Quickstart
From download to your first scan result in under 3 minutes. No account required to scan — you only need a free account to use the AI assistant and persist scan history.
Download and install
Download the signed installer for your platform from hzsec.io/download.
macOS: Open the .dmg, drag HZSec to /Applications, and launch it. macOS Gatekeeper validates the Apple notarization automatically.
Windows: Run the HZSec-Setup.exe installer. Accept the UAC prompt and follow the setup wizard.

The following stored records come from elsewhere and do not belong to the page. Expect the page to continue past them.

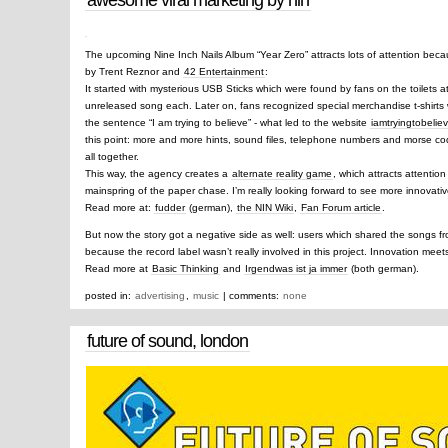
The upcoming Nine Inch Nails Album “Year Zero” attracts lots of attention beca
by Trent Reznor and
42 Entertainment
:
It started with mysterious USB Sticks which were found by fans on the toilets a
unreleased song each. Later on, fans recognized special merchandise t-shirts w
the sentence “I am trying to believe” - what led to the website
iamtryingtobelie
this point: more and more hints, sound files, telephone numbers and morse co
all together.
This way, the agency creates a
alternate reality game
, which attracts attenti
mainspring of the paper chase. I’m really looking forward to see more innovative
Read more at:
fudder
(german),
the NIN Wiki
,
Fan Forum article
.
But now the story got a negative side as well: users which shared the songs f
because the record label wasn’t really involved in this project. Innovation mee
Read more at
Basic Thinking
and
Irgendwas ist ja immer
(both german).
posted in:
advertising
,
music
| comments:
none
future of sound, london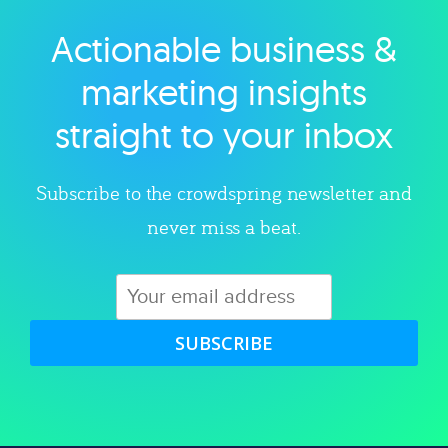
Actionable business &
Explore category
marketing insights
straight to your inbox
Subscribe to the crowdspring newsletter and
never miss a beat.
SUBSCRIBE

Sign in (optional for first scan)
HZSec lets you run an initial scan without an account so you can evaluate it first. To unlock the AI assistant and persist your scan history, create a free account at app.hzsec.io and sign in from the app. Your license is pulled automatically via ahzsec://license/... deep link.
No credit card, no expiry. The AI assistant on the free tier requires your own Anthropic API key — see AI Assistant for setup.
Run your first scan
Click New Scan in the sidebar, choose a local folder, and click Start Scan. All detectors run in parallel. Most codebases under 50,000 lines complete in under 30 seconds.
# Full scan (all detectors, default)
hzsec scan ./src
# Quick scan — code, config, and web only
hzsec scan --mode quick ./src
# Secrets only
hzsec scan --mode secret ./src
# JSON output for scripting
hzsec scan --format json . > results.jsonReview findings and take action
The results view shows a security score, findings grouped by severity (CRITICAL, HIGH, MEDIUM, LOW), and the file path and line number for each issue. Click any finding to see a description, the relevant CWE or CVE, and a recommended fix.
For deterministic findings — exposed API key format, debug=True, insecure HTTP config — an Apply Fix button is available. HZSec shows a diff before changing anything; you confirm or dismiss.